Das AP910-Lichtbogen-Schutzgerät verfügt über ein fortschrittliches visuelles SPS-Logikprogrammierungsdesign mit modularer Software- und Hardwarearchitektur. Es integriert zwei Detektionsfunktionen – die Erkennung von Lichtbögen sowie die Strommessung – und kann Relaisauslösesignale senden, um fehlerhafte Stromkreise innerhalb einer äußerst kurzen Zeit abzuschalten.
Es ist anwendbar in Stromnetzen bis einschließlich 110 kV in Branchen wie der Elektroenergieversorgung, Petrochemie, Kohleindustrie, Metallurgie, Immobilienwirtschaft, Wasserwirtschaft, Gewerbegebäuden sowie im kommunalen Ingenieurwesen.
Aktuelle Genauigkeit: ≤±0.2%
Spannungsgenauigkeit: ≤±0.2%
Auflösung des Fernsignals: <1ms (DC24V)
B‑Code‑Zeitsynchronisation: <1ms
Nennfrequenz: 50 Hz
Messbereich des Wechselstroms: 0~20In, Messfehler ≤±2,5%
Lichtbogendetektionsbereich: 8000 lx~42000 lx, Detektionsfehler ≤±0,2%
Leistungscharakteristik des Zeitglieds: Innerhalb von 0–2 s (einschließlich) beträgt der Zeitfehler ≤±40 ms; zwischen 2 s und 100 s liegt der Zeitfehler bei ≤±2% des eingestellten Wertes.

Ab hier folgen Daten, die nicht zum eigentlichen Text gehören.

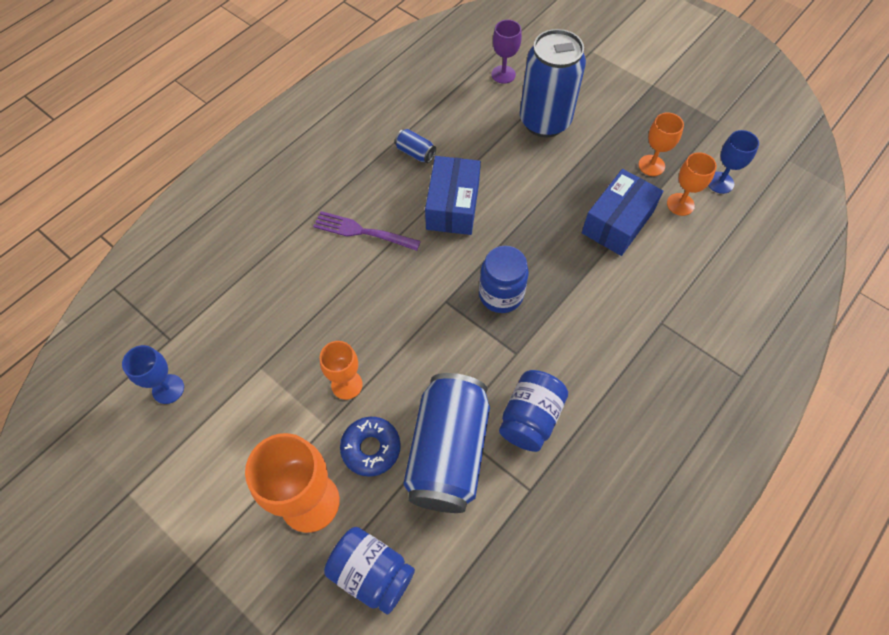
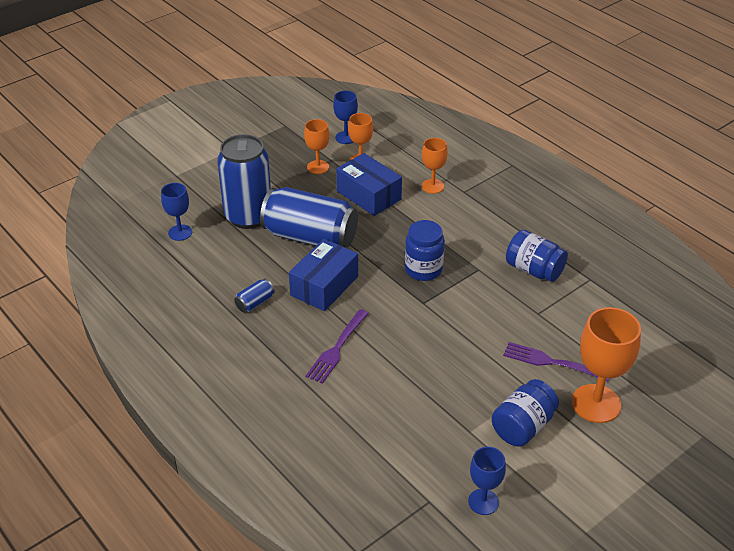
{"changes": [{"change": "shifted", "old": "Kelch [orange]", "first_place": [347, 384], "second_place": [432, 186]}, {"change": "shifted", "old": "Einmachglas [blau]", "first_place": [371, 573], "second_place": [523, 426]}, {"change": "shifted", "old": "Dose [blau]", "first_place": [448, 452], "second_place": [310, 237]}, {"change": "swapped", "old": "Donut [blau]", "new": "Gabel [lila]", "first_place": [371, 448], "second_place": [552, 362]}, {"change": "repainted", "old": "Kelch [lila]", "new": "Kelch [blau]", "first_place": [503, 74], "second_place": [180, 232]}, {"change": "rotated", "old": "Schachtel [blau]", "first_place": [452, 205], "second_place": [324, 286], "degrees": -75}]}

Schutzstromversorgungsschaltung: Stromverbrauch ≤20 W im Normalbetrieb; Stromverbrauch ≤40 W während des Schutzbetriebs.
Belastung der Wechselstromschaltung: ≤1 VA pro Phase bei Nennstrom In=5 A; ≤0,5 VA pro Phase bei Nennstrom In=1 A.
Nennbetriebsspannung: DC 220 V/110 V, zulässige Spannungsabweichung: +15%, -20%.
Nennwechselstrom: 5A oder 1A
Thermische Stabilität der Wechselstromschaltung: Dauerbetrieb bei 2In; kurzzeitiger Kurzzeitwiderstand von 10 s bei 20In; kurzzeitiger Kurzzeitwiderstand von 1 s bei 40In.